This chapbook is one section of a larger project, a book manuscript called Not Now Now, which is forthcoming from Rescue Press in October 2025; the book is broken into 3 sections—Not, Now, and Now—and this chapbook makes up the third section, the second and final “Now.” Which is funny, because this section was composed in a burst in a before time—it is very much not now—or is it.
It was a dark and uncold January in a hot place and I had taken to keeping the shutters drawn always waiting for night to come in my ungrateful for sunshine way. Kindergarten had just begun to happen for me—and by “me” I mean my child—three whole days a week. Kindergarten was about to end, for everyone, but I—everyone—didn’t know that yet. I was coming off a five-year old—a lifetime—barely writing, not writing, working on a book collaboration with my parenting partner called “Not Writing” (still unfinished) and so set myself a January nighttime task to write. Movies were involved—the old kind.
My child says her motto is “not now, soon.” Is this a response or a call. May we all be unoriginal in our relationships. She says “Mama you should have a book called ‘Just A Second’ because all your books are about time.” May we all not quote our children to explain our selves.
Knock knock—who’s there—denial—denial who—no, denial—denial who—no, denial—denial who. My step counter on Mother’s Day was 32. There is a bat in the house. The bat is a metaphor. The bats in my child’s attic are metaphors. To move my child out of the attic is to create fear of a possibility, an improbability, a bat invasion, bites, rabies, to cost her precious sleep and ignorant calm. There is no bat in this house, there is no attic.

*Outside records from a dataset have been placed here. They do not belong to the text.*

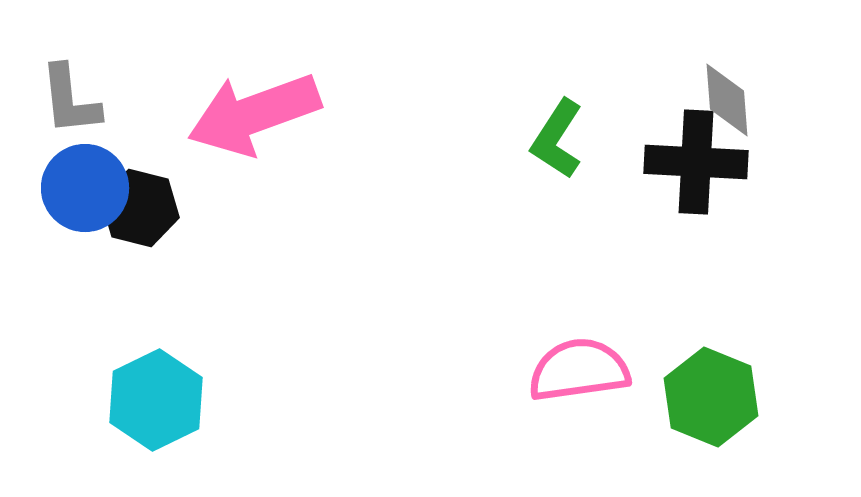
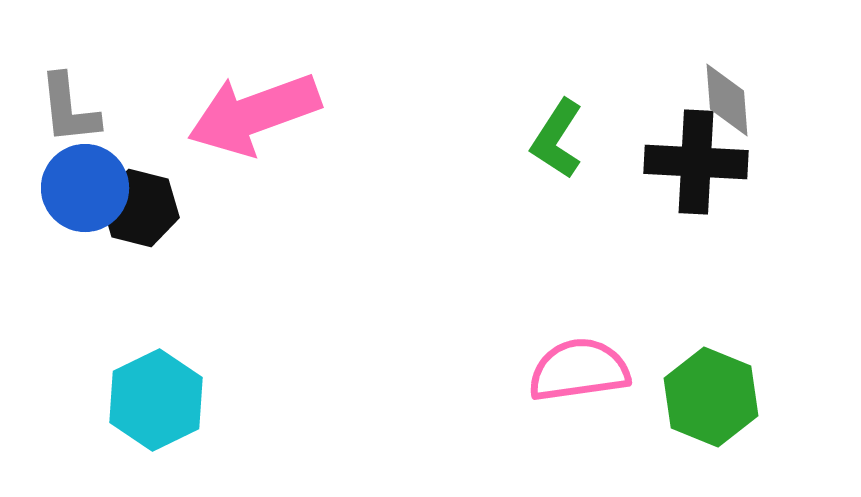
gray L-shape: moved 1 px left, 9 px down
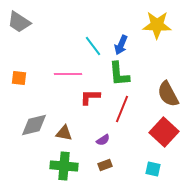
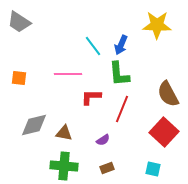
red L-shape: moved 1 px right
brown rectangle: moved 2 px right, 3 px down
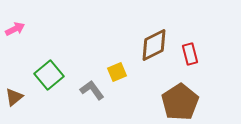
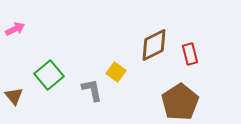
yellow square: moved 1 px left; rotated 30 degrees counterclockwise
gray L-shape: rotated 25 degrees clockwise
brown triangle: moved 1 px up; rotated 30 degrees counterclockwise
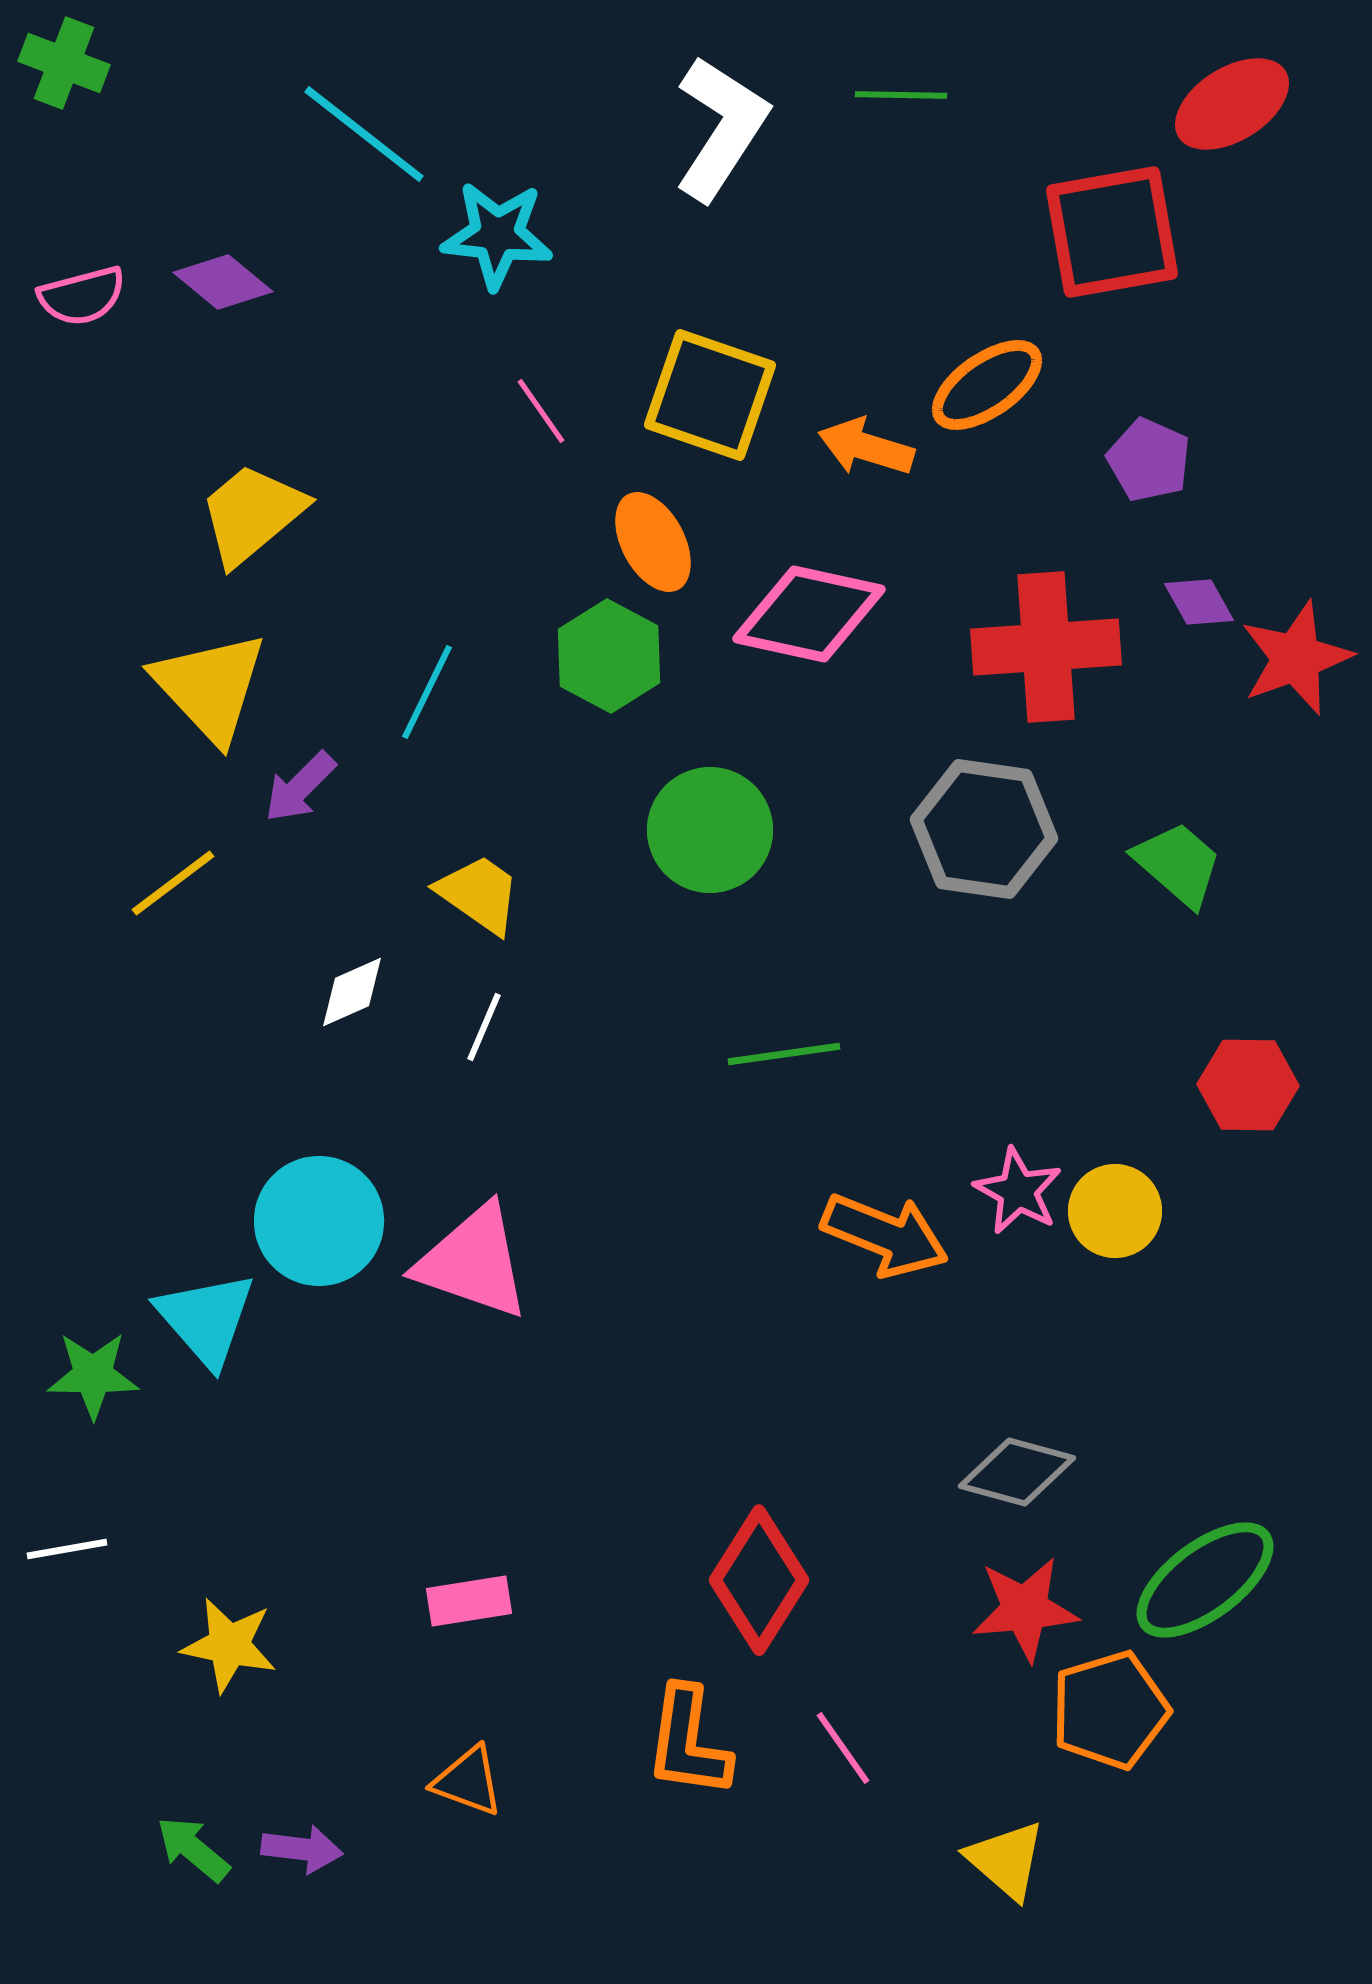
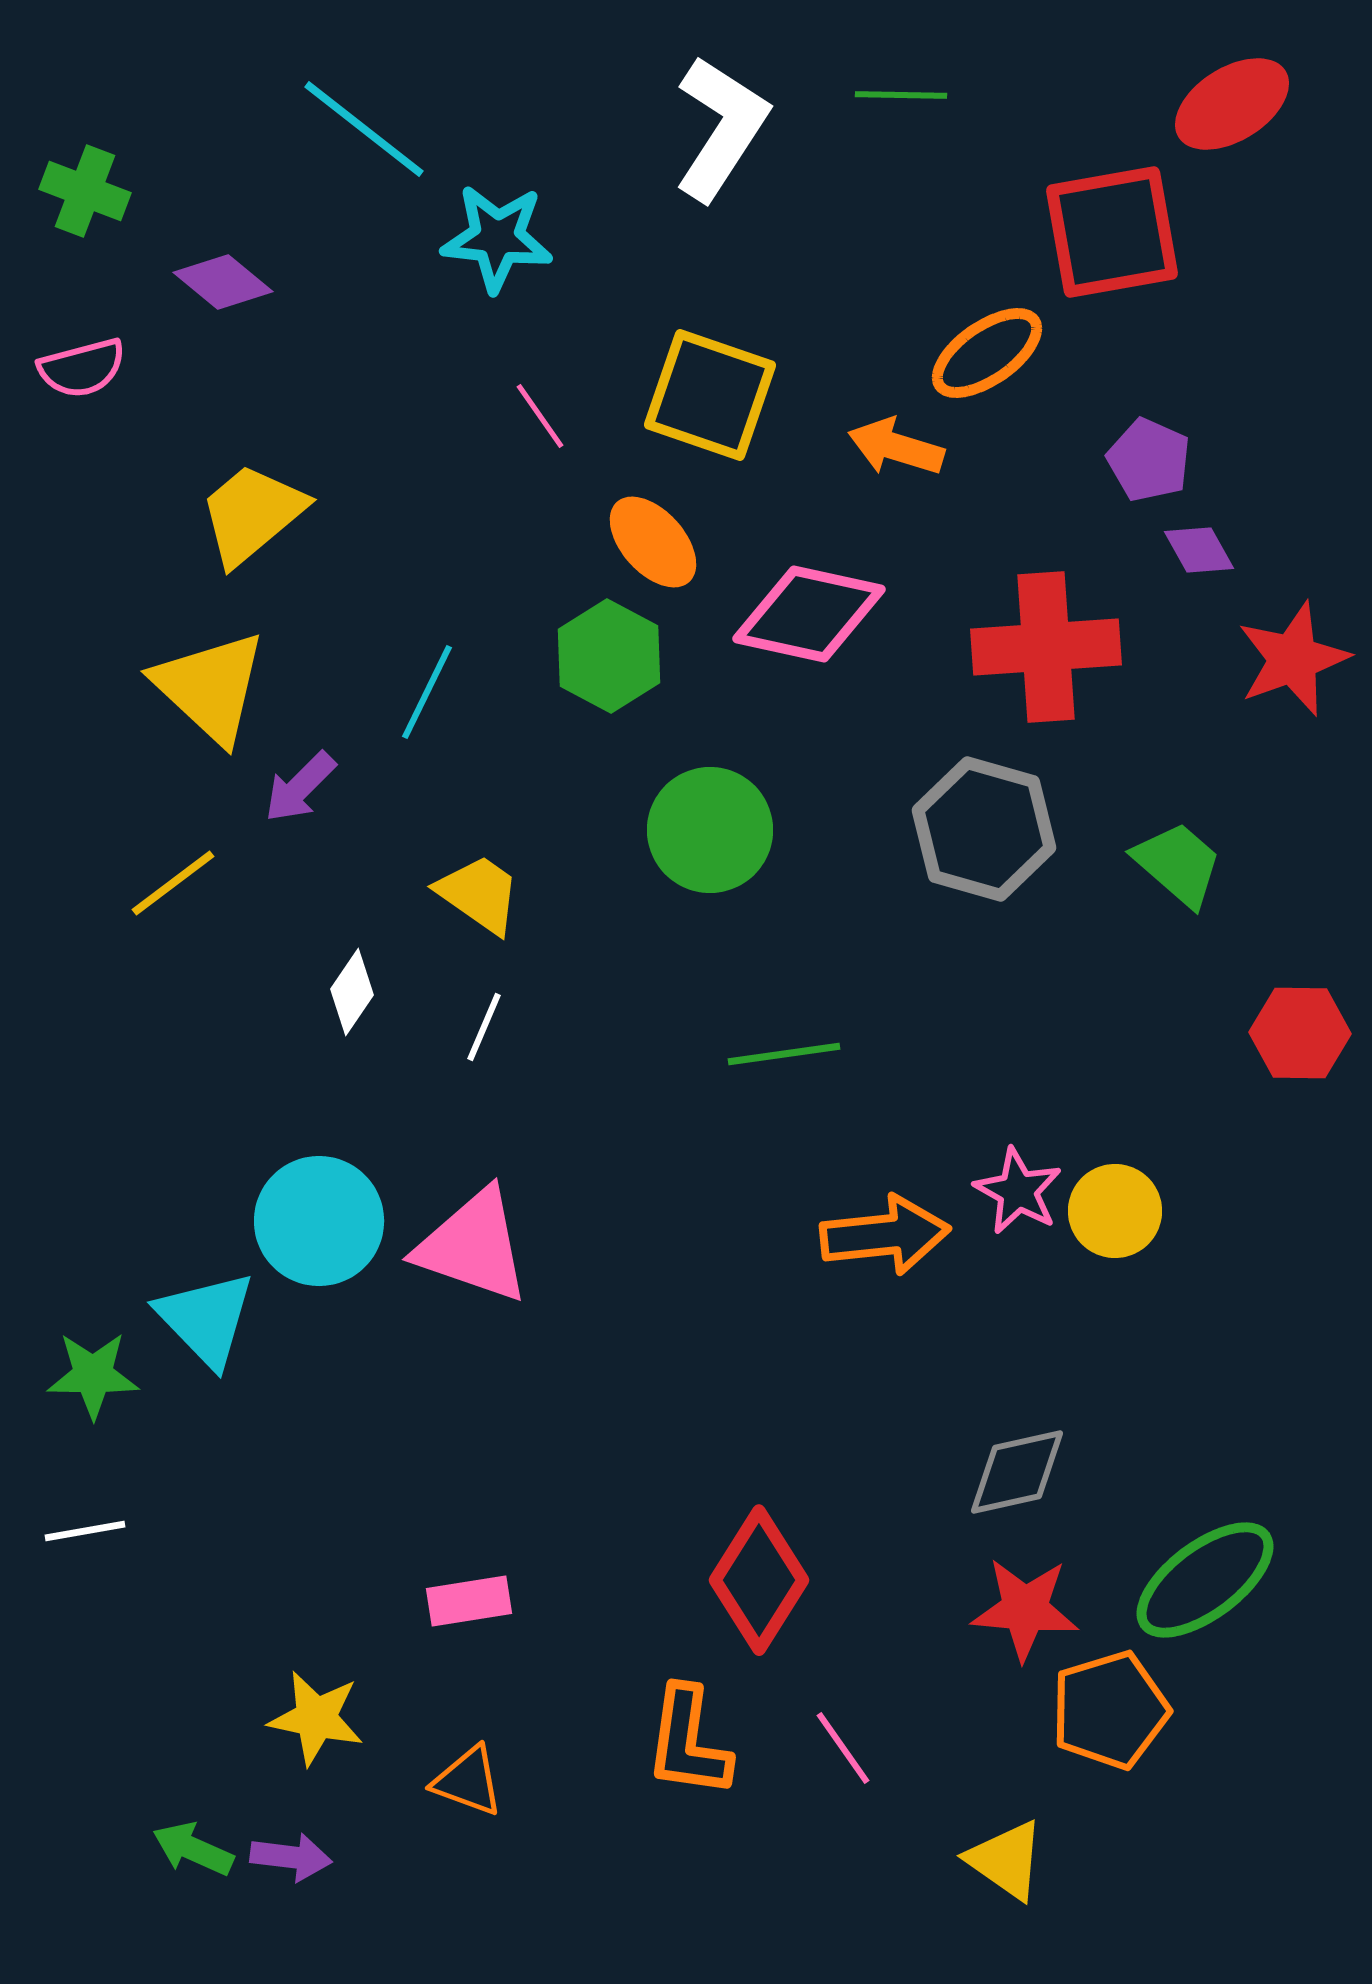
green cross at (64, 63): moved 21 px right, 128 px down
cyan line at (364, 134): moved 5 px up
cyan star at (497, 235): moved 3 px down
pink semicircle at (82, 296): moved 72 px down
orange ellipse at (987, 385): moved 32 px up
pink line at (541, 411): moved 1 px left, 5 px down
orange arrow at (866, 447): moved 30 px right
orange ellipse at (653, 542): rotated 14 degrees counterclockwise
purple diamond at (1199, 602): moved 52 px up
red star at (1296, 658): moved 3 px left, 1 px down
yellow triangle at (210, 687): rotated 4 degrees counterclockwise
gray hexagon at (984, 829): rotated 8 degrees clockwise
white diamond at (352, 992): rotated 32 degrees counterclockwise
red hexagon at (1248, 1085): moved 52 px right, 52 px up
orange arrow at (885, 1235): rotated 28 degrees counterclockwise
pink triangle at (473, 1262): moved 16 px up
cyan triangle at (206, 1319): rotated 3 degrees counterclockwise
gray diamond at (1017, 1472): rotated 28 degrees counterclockwise
white line at (67, 1549): moved 18 px right, 18 px up
red star at (1025, 1609): rotated 10 degrees clockwise
yellow star at (229, 1645): moved 87 px right, 73 px down
green arrow at (193, 1849): rotated 16 degrees counterclockwise
purple arrow at (302, 1849): moved 11 px left, 8 px down
yellow triangle at (1006, 1860): rotated 6 degrees counterclockwise
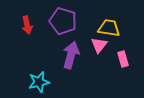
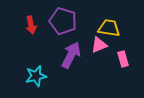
red arrow: moved 4 px right
pink triangle: rotated 30 degrees clockwise
purple arrow: rotated 12 degrees clockwise
cyan star: moved 3 px left, 6 px up
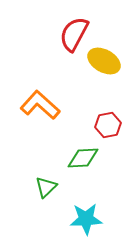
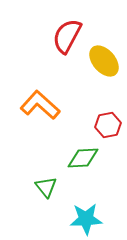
red semicircle: moved 7 px left, 2 px down
yellow ellipse: rotated 20 degrees clockwise
green triangle: rotated 25 degrees counterclockwise
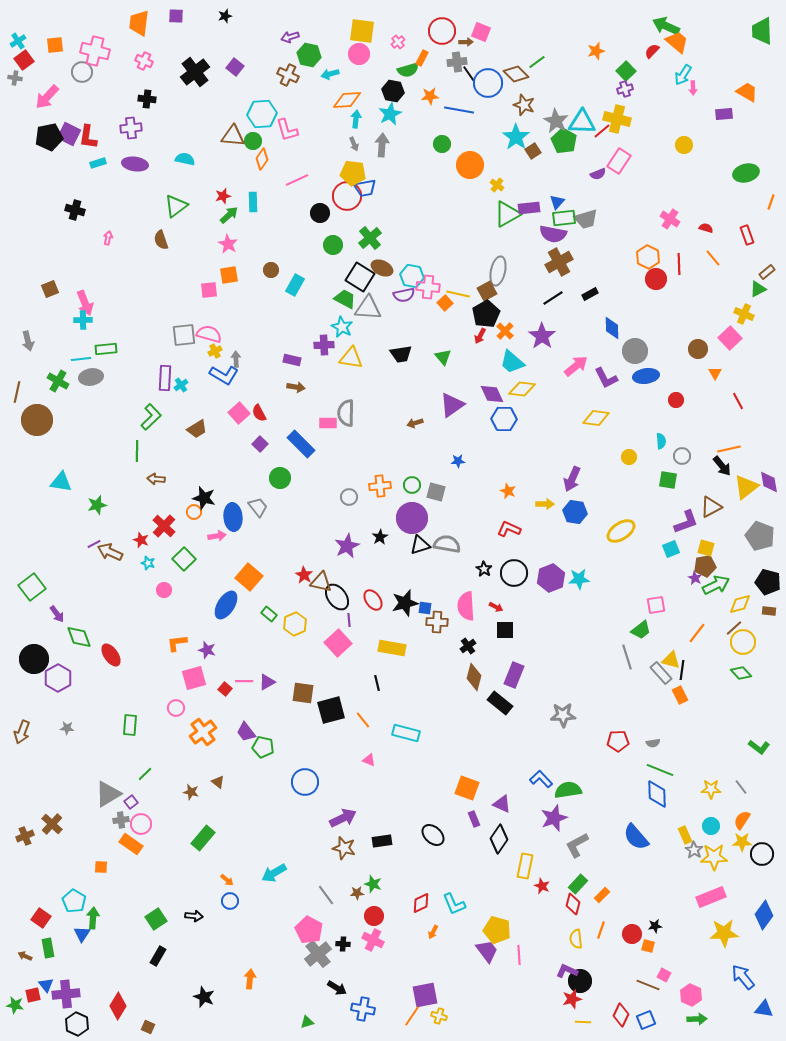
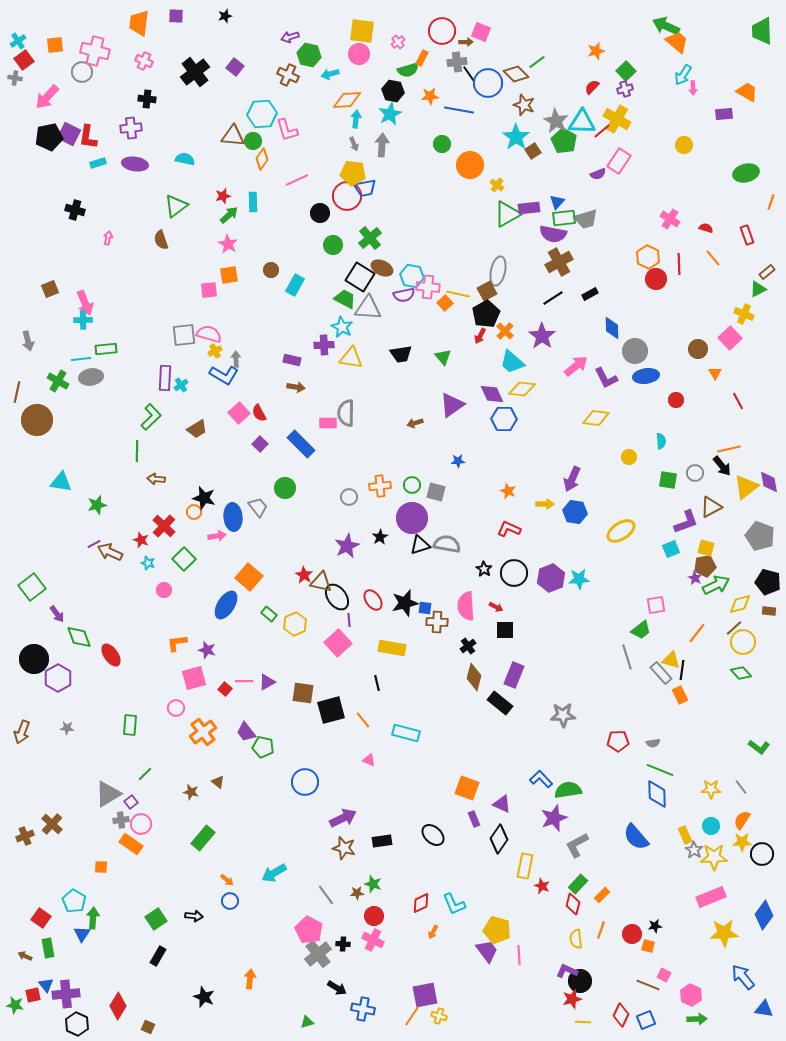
red semicircle at (652, 51): moved 60 px left, 36 px down
yellow cross at (617, 119): rotated 16 degrees clockwise
gray circle at (682, 456): moved 13 px right, 17 px down
green circle at (280, 478): moved 5 px right, 10 px down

These poems are full of it—full of mouths and mothers, American movies and our exported sense of importance, our imported sense of our own lack, our downgraded ability to process the information, our willingness to say something and then something else. And when I say “our” I mean “me.” The poems are funny in the way a fire is. I hope you read them aloud. I read them aloud too loud, which, as Karen Dalton would say, is the best way for no one to hear them.
Sandra Doller is the author of several books of poetry, prose, translation, and the in-between from the most valiant and precarious small presses—Les Figues, Ahsahta, Subito, and Sidebrow Books. Her newest book, Not Now Now, is forthcoming from Rescue Press. Doller is the founder of an international literary arts journal and independent press, 1913 a journal of forms/1913 Press, where she remains éditrice-in-chief, publishing poetry, poetics, prose, and all else by emerging and established writers. She lives in the USA, for now.